My upbringing in Phoenix hadn’t prepared me for the live fish sold from barrels and buckets. My upbringing in waspish, cellophane-wrapped America had done little to prepare me for this vaster marketplace. There were kicking frogs under netting, turtles waddling over each other in shallow water and eels in deeper tin pans.

As we approached the door of the apartment building and Mr. Zheng fiddled with keys, I noticed the doormat for the first time. BLUE DRAGON, it said, the letters nearly obliterated by countless entrances and departures.

“Blue Dragon?” I asked.

“Oh, that. Yes, that has been here for a long time. I don’t remember now who did it. I guess someone just decided to name the building Blue Dragon. We are now entering the mouth, I suppose,” he said with a laugh.
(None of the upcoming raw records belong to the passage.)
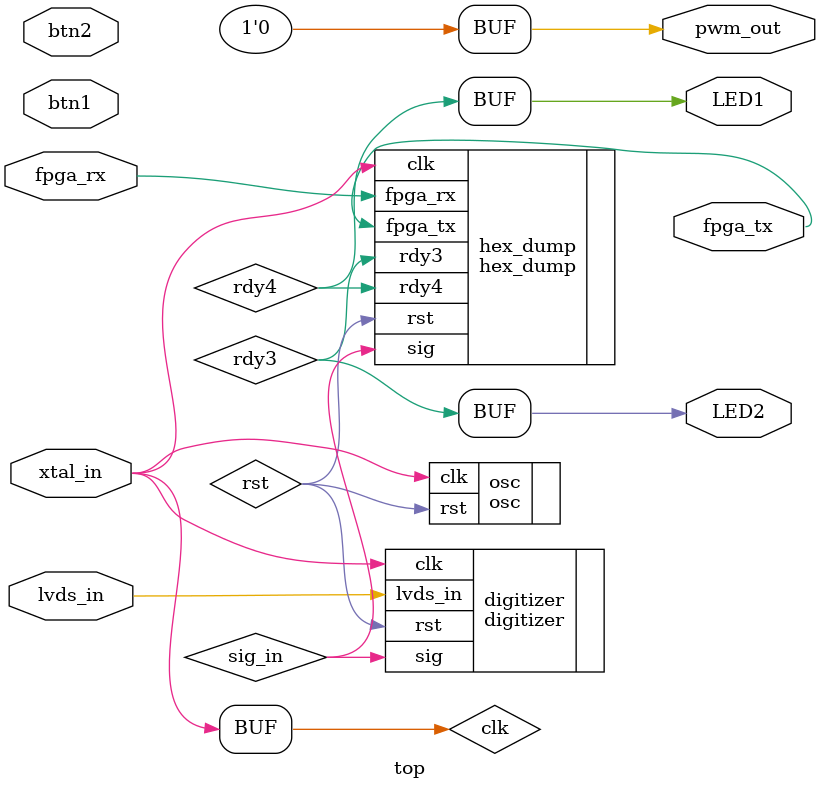
<source format=v>
module top(
    output LED1, LED2, fpga_tx, pwm_out,
    input btn1, btn2, lvds_in, fpga_rx, xtal_in
);

    wire clk = xtal_in;
    wire rst;
    osc osc(.clk(clk), .rst(rst));

    wire sig_in;
	digitizer digitizer(.clk(clk), .rst(rst), .lvds_in(lvds_in), .sig(sig_in));

    wire rdy3, rdy4;
    hex_dump hex_dump(.clk(clk), .rst(rst), .fpga_tx(fpga_tx), .sig(sig_in), .fpga_rx(fpga_rx), .rdy3(rdy3), .rdy4(rdy4));

    assign LED2 = rdy3;
    assign LED1 = rdy4;

    assign pwm_out = 0;

endmodule

</source>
Ray was nowhere to be seen. I wondered if he was peeping from behind his door.

We went up the steps to the second floor.

“You know the other tenants very well?”

“Not very well. We say hello and that’s about all,” Mr. Zheng said, fishing a breath mint out of his pocket. He gave me a smile that insinuated we were partners in crime.
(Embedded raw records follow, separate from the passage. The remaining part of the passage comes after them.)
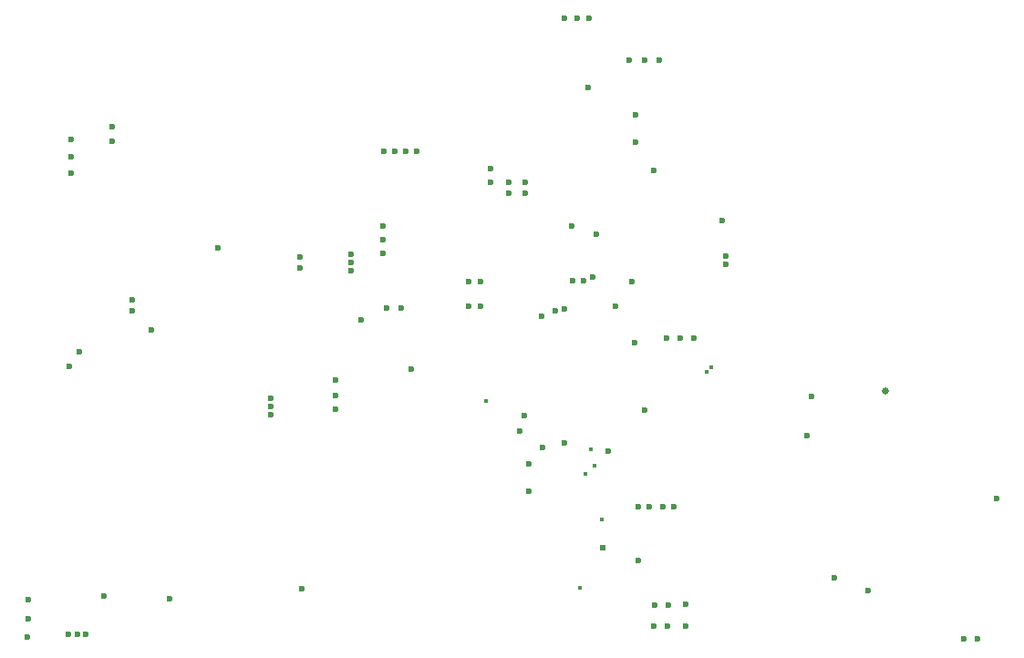
<source format=gm1>
G04*
G04 #@! TF.GenerationSoftware,Altium Limited,Altium Designer,24.2.2 (26)*
G04*
G04 Layer_Color=16711935*
%FSLAX25Y25*%
%MOIN*%
G70*
G04*
G04 #@! TF.SameCoordinates,F296BD43-7A1A-4B5F-AFD2-8FBC70BB071E*
G04*
G04*
G04 #@! TF.FilePolarity,Positive*
G04*
G01*
G75*
%ADD162C,0.02362*%
%ADD163C,0.02500*%
%ADD164C,0.01575*%
%ADD165C,0.01772*%
%ADD166C,0.02400*%
D162*
X57649Y192744D02*
D03*
Y187324D02*
D03*
X42569Y175544D02*
D03*
X65079Y129474D02*
D03*
Y125474D02*
D03*
X42569Y181614D02*
D03*
X42669Y188014D02*
D03*
X41849Y6934D02*
D03*
X47949D02*
D03*
X44899D02*
D03*
X96509Y148354D02*
D03*
X126279Y141074D02*
D03*
X250079Y34074D02*
D03*
X156579Y156374D02*
D03*
Y151374D02*
D03*
Y146374D02*
D03*
X225579Y156374D02*
D03*
X222895Y125927D02*
D03*
X78579Y19874D02*
D03*
X127079Y23555D02*
D03*
X215079Y75374D02*
D03*
X42079Y104874D02*
D03*
X45560Y110355D02*
D03*
X71879Y118474D02*
D03*
X210079Y69274D02*
D03*
X229979Y136274D02*
D03*
X226076Y136474D02*
D03*
X248883Y196890D02*
D03*
Y186890D02*
D03*
X231589Y206890D02*
D03*
X234579Y153374D02*
D03*
X233379Y137774D02*
D03*
X210079Y59374D02*
D03*
X247579Y135874D02*
D03*
X282029Y145474D02*
D03*
X281929Y142374D02*
D03*
X126279Y145074D02*
D03*
X115729Y87224D02*
D03*
X255629Y176524D02*
D03*
X167079Y103874D02*
D03*
X148679Y121874D02*
D03*
X206779Y81424D02*
D03*
X219579Y125374D02*
D03*
X222928Y77025D02*
D03*
X208270Y86924D02*
D03*
X250129Y53574D02*
D03*
X259129D02*
D03*
X263129D02*
D03*
X254129D02*
D03*
X54729Y21174D02*
D03*
X115729Y93224D02*
D03*
Y90224D02*
D03*
X27079Y19824D02*
D03*
Y12824D02*
D03*
X26779Y6174D02*
D03*
X246829Y217024D02*
D03*
X257829D02*
D03*
X252329D02*
D03*
X223129Y232224D02*
D03*
X280829Y158474D02*
D03*
X241579Y126924D02*
D03*
X252279Y89174D02*
D03*
X239079Y73974D02*
D03*
X248529Y113824D02*
D03*
X145029Y145924D02*
D03*
Y142924D02*
D03*
Y139924D02*
D03*
X163379Y126424D02*
D03*
X187879Y126974D02*
D03*
X192379D02*
D03*
X139429Y99874D02*
D03*
Y94374D02*
D03*
Y89374D02*
D03*
X196029Y177374D02*
D03*
X202579Y172374D02*
D03*
X196029D02*
D03*
X208579D02*
D03*
X202579Y168374D02*
D03*
X208579D02*
D03*
X227629Y232224D02*
D03*
X232129D02*
D03*
X255979Y17824D02*
D03*
X267229Y18074D02*
D03*
X255729Y10024D02*
D03*
X267229D02*
D03*
X260329Y115324D02*
D03*
X265329D02*
D03*
X270329D02*
D03*
X260729Y10024D02*
D03*
X260979Y17824D02*
D03*
X157879Y126424D02*
D03*
X192379Y135974D02*
D03*
X187879D02*
D03*
X168879Y183574D02*
D03*
X164879D02*
D03*
X160879D02*
D03*
X156879D02*
D03*
X214583Y123394D02*
D03*
X313357Y93864D02*
D03*
X311607Y79664D02*
D03*
X369007Y5264D02*
D03*
X321707Y27814D02*
D03*
X333907Y23114D02*
D03*
X374007Y5264D02*
D03*
X380857Y56714D02*
D03*
D163*
X340507Y96014D02*
D03*
D164*
X274895Y103060D02*
D03*
X276679Y104844D02*
D03*
X236760Y49174D02*
D03*
X233979Y68556D02*
D03*
X230779Y65578D02*
D03*
D165*
X228834Y23924D02*
D03*
X232679Y74824D02*
D03*
X194379Y92374D02*
D03*
D166*
X236979Y38524D02*
D03*
M02*

</source>
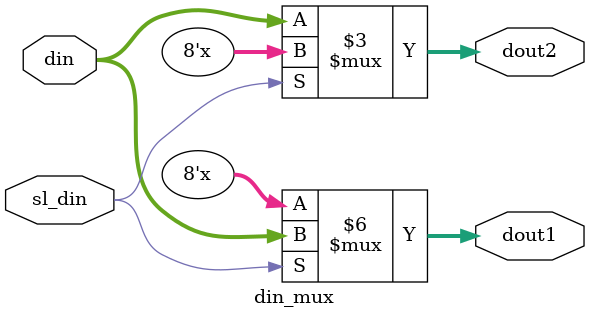
<source format=v>


module din_mux
#(
    parameter DATA_WIDTH = 8
)
(
    din                        ,
    sl_din                     ,
    dout1                      ,
    dout2
);

input  [DATA_WIDTH-1:0]  din   ;
input                    sl_din;
output [DATA_WIDTH-1:0]  dout1 ;
output [DATA_WIDTH-1:0]  dout2 ;

reg    [DATA_WIDTH-1:0]  dout1 ;
reg    [DATA_WIDTH-1:0]  dout2 ;

//input select:
//sl_din 1: din写入bunit1  0:din写入bunit2;
always @(sl_din or din) begin
    if(sl_din) begin
        dout1 = din;
        dout2 = 'dx;
    end
    else begin
        dout1 = 'dx;
        dout2 = din;
    end
end

endmodule
</source>
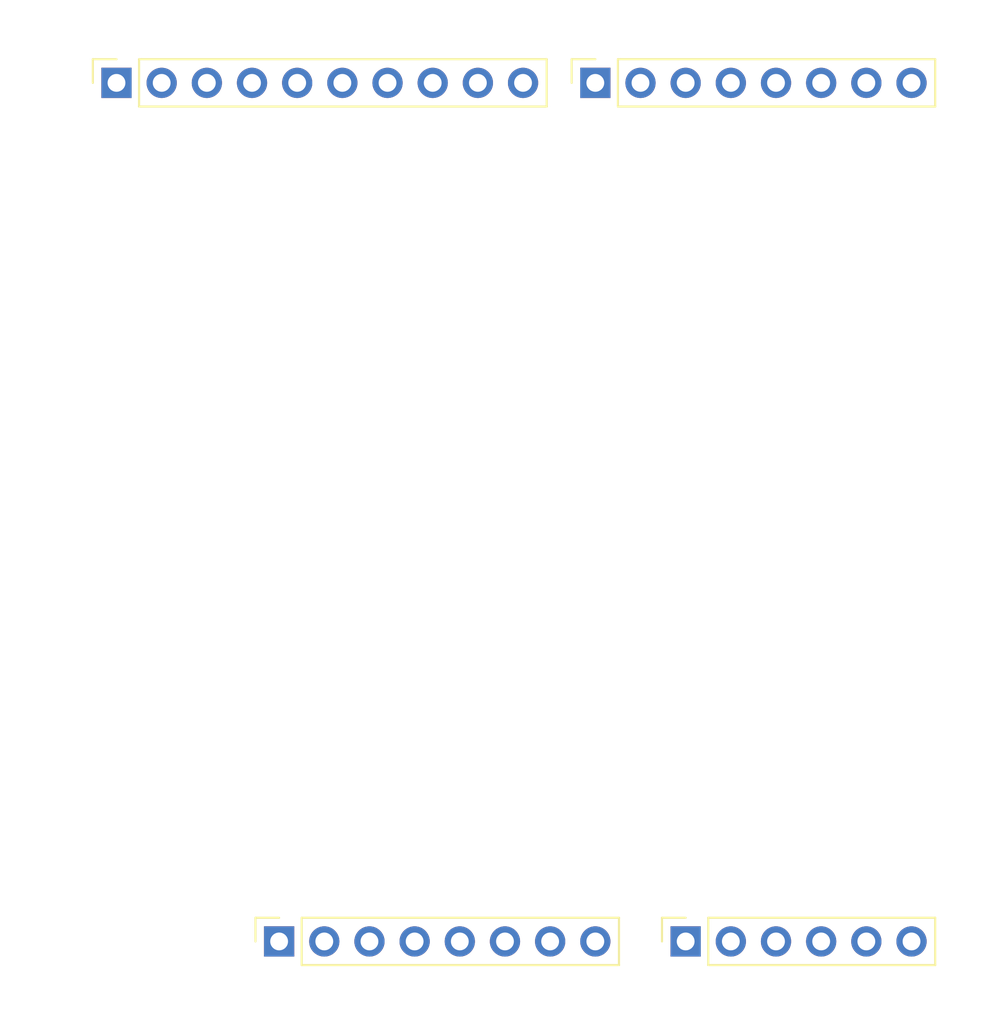
<source format=kicad_pcb>
(kicad_pcb
	(version 20241229)
	(generator "pcbnew")
	(generator_version "9.0")
	(general
		(thickness 1.6)
		(legacy_teardrops no)
	)
	(paper "A4")
	(title_block
		(date "mar. 31 mars 2015")
	)
	(layers
		(0 "F.Cu" signal)
		(2 "B.Cu" signal)
		(9 "F.Adhes" user "F.Adhesive")
		(11 "B.Adhes" user "B.Adhesive")
		(13 "F.Paste" user)
		(15 "B.Paste" user)
		(5 "F.SilkS" user "F.Silkscreen")
		(7 "B.SilkS" user "B.Silkscreen")
		(1 "F.Mask" user)
		(3 "B.Mask" user)
		(17 "Dwgs.User" user "User.Drawings")
		(19 "Cmts.User" user "User.Comments")
		(21 "Eco1.User" user "User.Eco1")
		(23 "Eco2.User" user "User.Eco2")
		(25 "Edge.Cuts" user)
		(27 "Margin" user)
		(31 "F.CrtYd" user "F.Courtyard")
		(29 "B.CrtYd" user "B.Courtyard")
		(35 "F.Fab" user)
		(33 "B.Fab" user)
	)
	(setup
		(stackup
			(layer "F.SilkS"
				(type "Top Silk Screen")
			)
			(layer "F.Paste"
				(type "Top Solder Paste")
			)
			(layer "F.Mask"
				(type "Top Solder Mask")
				(color "Green")
				(thickness 0.01)
			)
			(layer "F.Cu"
				(type "copper")
				(thickness 0.035)
			)
			(layer "dielectric 1"
				(type "core")
				(thickness 1.51)
				(material "FR4")
				(epsilon_r 4.5)
				(loss_tangent 0.02)
			)
			(layer "B.Cu"
				(type "copper")
				(thickness 0.035)
			)
			(layer "B.Mask"
				(type "Bottom Solder Mask")
				(color "Green")
				(thickness 0.01)
			)
			(layer "B.Paste"
				(type "Bottom Solder Paste")
			)
			(layer "B.SilkS"
				(type "Bottom Silk Screen")
			)
			(copper_finish "None")
			(dielectric_constraints no)
		)
		(pad_to_mask_clearance 0)
		(allow_soldermask_bridges_in_footprints no)
		(tenting front back)
		(aux_axis_origin 100 100)
		(grid_origin 100 100)
		(pcbplotparams
			(layerselection 0x00000000_00000000_00000000_000000a5)
			(plot_on_all_layers_selection 0x00000000_00000000_00000000_00000000)
			(disableapertmacros no)
			(usegerberextensions no)
			(usegerberattributes yes)
			(usegerberadvancedattributes yes)
			(creategerberjobfile yes)
			(dashed_line_dash_ratio 12.000000)
			(dashed_line_gap_ratio 3.000000)
			(svgprecision 6)
			(plotframeref no)
			(mode 1)
			(useauxorigin no)
			(hpglpennumber 1)
			(hpglpenspeed 20)
			(hpglpendiameter 15.000000)
			(pdf_front_fp_property_popups yes)
			(pdf_back_fp_property_popups yes)
			(pdf_metadata yes)
			(pdf_single_document no)
			(dxfpolygonmode yes)
			(dxfimperialunits yes)
			(dxfusepcbnewfont yes)
			(psnegative no)
			(psa4output no)
			(plot_black_and_white yes)
			(plotinvisibletext no)
			(sketchpadsonfab no)
			(plotpadnumbers no)
			(hidednponfab no)
			(sketchdnponfab yes)
			(crossoutdnponfab yes)
			(subtractmaskfromsilk no)
			(outputformat 1)
			(mirror no)
			(drillshape 1)
			(scaleselection 1)
			(outputdirectory "")
		)
	)
	(net 0 "")
	(net 1 "GND")
	(net 2 "unconnected-(J1-Pin_1-Pad1)")
	(net 3 "+5V")
	(net 4 "/IOREF")
	(net 5 "/A0")
	(net 6 "/A1")
	(net 7 "/A2")
	(net 8 "/A3")
	(net 9 "/SDA{slash}A4")
	(net 10 "/SCL{slash}A5")
	(net 11 "/13")
	(net 12 "/12")
	(net 13 "/AREF")
	(net 14 "/8")
	(net 15 "/7")
	(net 16 "/*11")
	(net 17 "/*10")
	(net 18 "/*9")
	(net 19 "/4")
	(net 20 "/2")
	(net 21 "/*6")
	(net 22 "/*5")
	(net 23 "/TX{slash}1")
	(net 24 "/*3")
	(net 25 "/RX{slash}0")
	(net 26 "+3V3")
	(net 27 "VCC")
	(net 28 "/~{RESET}")
	(footprint "Connector_PinSocket_2.54mm:PinSocket_1x08_P2.54mm_Vertical" (layer "F.Cu") (at 127.94 97.46 90))
	(footprint "Connector_PinSocket_2.54mm:PinSocket_1x06_P2.54mm_Vertical" (layer "F.Cu") (at 150.8 97.46 90))
	(footprint "Connector_PinSocket_2.54mm:PinSocket_1x10_P2.54mm_Vertical" (layer "F.Cu") (at 118.796 49.2 90))
	(footprint "Connector_PinSocket_2.54mm:PinSocket_1x08_P2.54mm_Vertical" (layer "F.Cu") (at 145.72 49.2 90))
	(footprint "Arduino_MountingHole:MountingHole_3.2mm" (layer "F.Cu") (at 115.24 49.2))
	(footprint "Arduino_MountingHole:MountingHole_3.2mm" (layer "F.Cu") (at 113.97 97.46))
	(footprint "Arduino_MountingHole:MountingHole_3.2mm" (layer "F.Cu") (at 166.04 64.44))
	(footprint "Arduino_MountingHole:MountingHole_3.2mm" (layer "F.Cu") (at 166.04 92.38))
	(embedded_fonts no)
)

</source>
The Zhengs’ apartment was immaculate. Mrs. Zheng was standing when we came in. She was a small woman with fierce eyes. In tow was the child, in blue shorts and a starched white shirt. He looked up curiously. On the sofa was an elderly man. He smoked a cigarette, holding it in long bony fingers that were yellowed from nicotine.

There was the obvious introduction. I smiled and nodded. Mrs. Zheng remained standing, brittle against the outsider.

I dropped down on my haunches and extended a hand to the child.

“Hello, I’m glad to meet you. What is your name?”

The child continued to stare, an undecipherable look on his fresh face.

It seemed odd. I was his age when I last saw my parents. Now his too are gone, I thought. That was an assumption. I hadn’t asked about the boy’s mother, Ted Zheng’s wife. That should have been too obvious to miss.